Auch das Land hat sich gut geschlagen
Aus Perspektive des Landes beleuchtete Katja Gey, die Leiterin des Amts für Volkswirtschaft (AVW), die Folgen der Pandemie und ihre möglichen Auswirkungen. Bei der Bewältigung der wirtschaftlichen Folgen hob sie vor allem die gute Zusammenarbeit zwischen Staat und Gemeinden sowie die kurzen Reaktionszeiten als Erfolgsgaranten hervor. So hätten die meisten Branchen und Unternehmen die Verluste des ersten Halbjahres 2020 im Vergleichszeitraum 2021 bereits wieder fast wettgemacht. «Auch alle für uns wesentlichen Indikatoren deuten auf eine weitere Erholung hin. Gleichzeitig gibt es mit Tourismus, Gastronomie, Eventorganisatoren und Zulieferern aber auch Branchen, die weiterhin unter grossen Unsicherheiten leiden. Dort wird es wohl eher zu einer neuen Realität als zu einer Rückkehr zur Normalität kommen. Gesamthaft sind wir als Land aber gut durch die Krise gekommen», sagte Katja Gey, die es als richtig und wichtig erachtet, dass Landtag und Regierung die Unterstützungsmassnahmen bis Ende des Jahres verlängert haben. Selbst wenn weiterhin Lieferengpässe und Rohstoffknappheit drohen, ist die AVW-Leiterin daher für die Zukunft optimistisch. Dazu trägt auch bei, dass ihr Amt bisher keine einzige Insolvenz in Liechtenstein registrieren musste, die rein auf Corona zurückzuführen ist. Herausforderungen wie Fachkräftemangel, beschleunigte Digitalisierung, Sozialversicherungsfragen, Vereinbarkeit von Familie und Beruf sowie Klimawandel gelte es aber auch weiterhin besondere Aufmerksamkeit zu widmen.

«Das Lokale wird wichtiger»
Das Schlussreferat gehörte Karin Frick, Leiterin Research und Geschäftsleitungsmitglied beim Gottlieb Duttweiler Institut. Die Wissenschaftlerin verwies zunächst darauf, dass niemand sicher voraussagen könne, was die Zukunft bringe. «Heute verfügen wir aber über so viele Daten wie nie zuvor. Die Kunst ist nun, sie richtig zu verbinden, um sinnvolle Aussagen treffen zu können.» Was sich auf jeden Fall abzeichne seien unter anderem Widersprüche. «Das Lokale wird wichtiger werden, während wir gleichzeitig in einer globalisierten Welt leben.» Eine Rolle spiele auch die Verunsicherung, welche die Pandemie ausgelöst haben. «Das fängt schon beim Begrüssen an, bei dem niemand so recht weiss, ober er seinem Gegenüber nun die Hand schütteln soll oder nicht.» Um zu investieren und damit die Wirtschaft als Ganzes am Laufen zu halten, müsse man aber an die Zukunft glauben.

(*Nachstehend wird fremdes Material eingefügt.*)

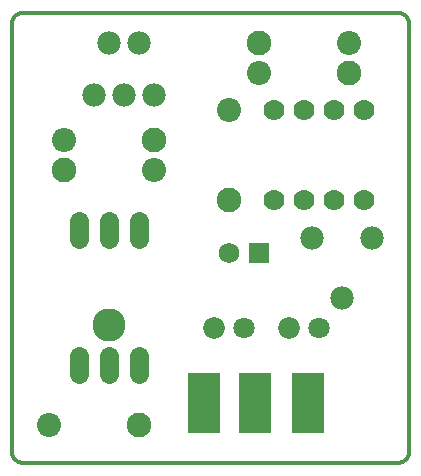
<source format=gbs>
G75*
%MOIN*%
%OFA0B0*%
%FSLAX24Y24*%
%IPPOS*%
%LPD*%
%AMOC8*
5,1,8,0,0,1.08239X$1,22.5*
%
%ADD10C,0.0120*%
%ADD11C,0.1105*%
%ADD12C,0.0700*%
%ADD13C,0.0640*%
%ADD14C,0.0780*%
%ADD15C,0.0806*%
%ADD16C,0.0825*%
%ADD17C,0.0707*%
%ADD18C,0.0721*%
%ADD19R,0.0690X0.0690*%
%ADD20C,0.0690*%
%ADD21R,0.1083X0.2009*%
D10*
X000160Y000535D02*
X000160Y014785D01*
X000162Y014822D01*
X000167Y014858D01*
X000176Y014894D01*
X000189Y014929D01*
X000204Y014962D01*
X000223Y014993D01*
X000245Y015023D01*
X000270Y015050D01*
X000297Y015075D01*
X000327Y015097D01*
X000358Y015116D01*
X000391Y015131D01*
X000426Y015144D01*
X000462Y015153D01*
X000498Y015158D01*
X000535Y015160D01*
X013035Y015160D01*
X013072Y015158D01*
X013108Y015153D01*
X013144Y015144D01*
X013179Y015131D01*
X013212Y015116D01*
X013243Y015097D01*
X013273Y015075D01*
X013300Y015050D01*
X013325Y015023D01*
X013347Y014993D01*
X013366Y014962D01*
X013381Y014929D01*
X013394Y014894D01*
X013403Y014858D01*
X013408Y014822D01*
X013410Y014785D01*
X013410Y000535D01*
X013408Y000498D01*
X013403Y000462D01*
X013394Y000426D01*
X013381Y000391D01*
X013366Y000358D01*
X013347Y000327D01*
X013325Y000297D01*
X013300Y000270D01*
X013273Y000245D01*
X013243Y000223D01*
X013212Y000204D01*
X013179Y000189D01*
X013144Y000176D01*
X013108Y000167D01*
X013072Y000162D01*
X013035Y000160D01*
X000535Y000160D01*
X000498Y000162D01*
X000462Y000167D01*
X000426Y000176D01*
X000391Y000189D01*
X000358Y000204D01*
X000327Y000223D01*
X000297Y000245D01*
X000270Y000270D01*
X000245Y000297D01*
X000223Y000327D01*
X000204Y000358D01*
X000189Y000391D01*
X000176Y000426D01*
X000167Y000462D01*
X000162Y000498D01*
X000160Y000535D01*
D11*
X003410Y004760D03*
D12*
X008910Y008910D03*
X009910Y008910D03*
X010910Y008910D03*
X011910Y008910D03*
X011910Y011910D03*
X010910Y011910D03*
X009910Y011910D03*
X008910Y011910D03*
D13*
X004410Y008210D02*
X004410Y007610D01*
X003410Y007610D02*
X003410Y008210D01*
X002410Y008210D02*
X002410Y007610D01*
X002410Y003710D02*
X002410Y003110D01*
X003410Y003110D02*
X003410Y003710D01*
X004410Y003710D02*
X004410Y003110D01*
D14*
X010160Y007660D03*
X011160Y005660D03*
X012160Y007660D03*
X004910Y012410D03*
X003910Y012410D03*
X002910Y012410D03*
X003410Y014160D03*
X004410Y014160D03*
D15*
X001910Y010910D03*
X004910Y009910D03*
X007410Y011910D03*
X008410Y013160D03*
X011410Y014160D03*
X001410Y001410D03*
D16*
X004410Y001410D03*
X007410Y008910D03*
X004910Y010910D03*
X001910Y009910D03*
X008410Y014160D03*
X011410Y013160D03*
D17*
X010410Y004660D03*
X007910Y004660D03*
D18*
X006910Y004660D03*
X009410Y004660D03*
D19*
X008410Y007160D03*
D20*
X007410Y007160D03*
D21*
X006556Y002160D03*
X008264Y002160D03*
X010035Y002160D03*
M02*

</source>
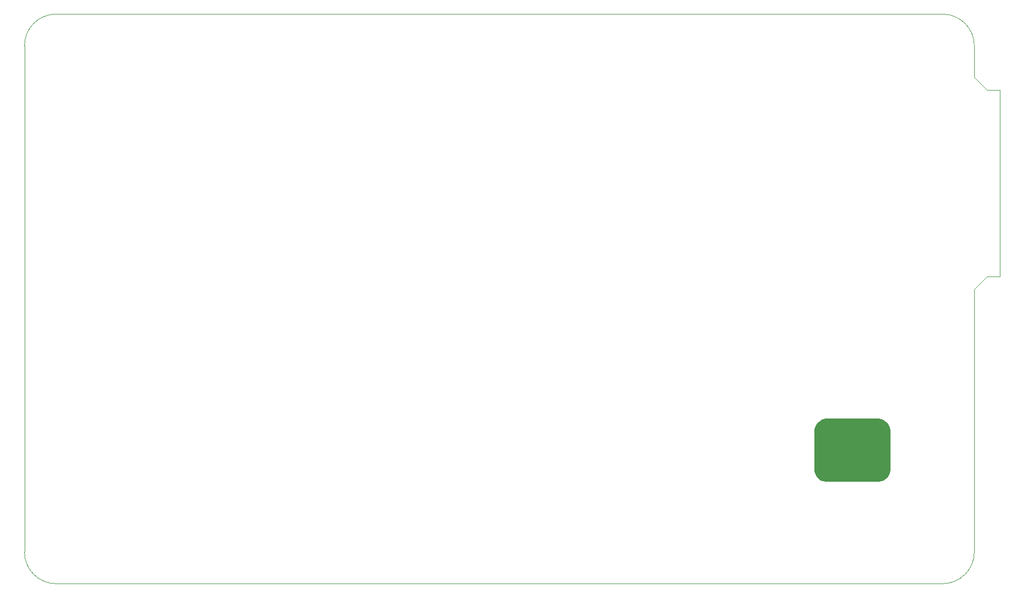
<source format=gbr>
%TF.GenerationSoftware,Altium Limited,Altium Designer,22.5.1 (42)*%
G04 Layer_Color=0*
%FSLAX43Y43*%
%MOMM*%
%TF.SameCoordinates,16143D8C-65FE-44CA-9B93-5BB87F4A9255*%
%TF.FilePolarity,Positive*%
%TF.FileFunction,Profile,NP*%
%TF.Part,Single*%
G01*
G75*
%TA.AperFunction,Profile*%
%ADD90C,0.025*%
G36*
X124750Y18075D02*
Y17878D01*
X124827Y17492D01*
X124978Y17128D01*
X125197Y16800D01*
X125475Y16521D01*
X125803Y16303D01*
X126167Y16152D01*
X126553Y16075D01*
X126750D01*
D01*
X134750D01*
X134947D01*
X135333Y16152D01*
X135697Y16303D01*
X136025Y16521D01*
X136303Y16800D01*
X136522Y17128D01*
X136673Y17492D01*
X136750Y17878D01*
Y18075D01*
D01*
Y24075D01*
Y24272D01*
X136673Y24658D01*
X136522Y25022D01*
X136303Y25350D01*
X136025Y25628D01*
X135697Y25847D01*
X135333Y25998D01*
X134947Y26075D01*
X134750D01*
D01*
X126750D01*
X126553D01*
X126167Y25998D01*
X125803Y25847D01*
X125475Y25628D01*
X125197Y25350D01*
X124978Y25022D01*
X124827Y24658D01*
X124750Y24272D01*
Y24075D01*
D01*
Y18075D01*
D02*
G37*
D90*
X5000Y0D02*
G02*
X0Y5000I0J5000D01*
G01*
X0Y85000D01*
D02*
G02*
X5000Y90000I5000J0D01*
G01*
X145000D01*
D02*
G02*
X150000Y85000I0J-5000D01*
G01*
Y80000D01*
X152000Y78000D01*
X154000D01*
Y76000D01*
X154000Y49000D01*
Y48500D01*
X152000D01*
X150000Y46500D01*
Y46000D01*
X150000Y45000D01*
X150000Y5000D01*
D02*
G02*
X145000Y0I-5000J0D01*
G01*
X5000D01*
%TF.MD5,704e05b846d63a2f7fc277a0450f9a7f*%
M02*

</source>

Was Corona sicher gezeigt habe, sei, dass die Entkopplung des Arbeitsorts vom Büro funktioniere. Dies führe zu einer neuen Multilokalität. «So stellt sich auch in Bezug auf den Fachkräftemangel die Frage, ob Arbeitnehmer wirklich in Liechtenstein wohnen müssen. Denn sehr, sehr vieles lässt sich mit der richtigen Software bereits von zu Hause oder wo auch immer aus erledigen», sagte Karin Frick. Die Digitalisierung werde ohnehin noch schneller voranschreiten, virtuelle Sitzungen vielleicht bald mit Hologrammen geführt, und die Firmen hätten weniger Fixkosten. Auch eingekauft werde immer mehr von der Couch aus, was schon zur Folge habe, dass grosse Shoppingcenter in den USA nun als Amazon-Auslieferungscenter dienten.

Vertrauen entsteht im Kleinen
«In unserem Leben gibt es definitiv eine Verschiebung in Richtung zu Hause», sagte Karin Frick. Dass das soziale Leben, wie man es vor dem Ausbruch der Pandemie kannte, zu Ende ist, glaubt die Zukunftsforscherin jedoch nicht. «Gerade Liechtenstein hat dabei entscheidende Vorteile. Denn Vertrauen und damit Stabilität entstehen im Kleinen. Das wird ebenfalls wieder zu einer Besinnung auf das Lokale führen und zur Bereitschaft, trotz globaler Unsicherheiten lokal zu investieren.» Auch die starke Technologisierung von Liechtensteins Wirtschaft erweise sich als Vorteil und könne noch weiter von der weltweiten Situation profitieren. «Denn wir müssen beispielsweise unweigerlich neue Arten und Weisen finden, wie wir uns ernähren, ohne Böden zu zerstören. Dazu ist Technologie gefragt. Es zeigt sich also einmal mehr, dass Herausforderungen wirkungsvolle Innovationstreiber sind.»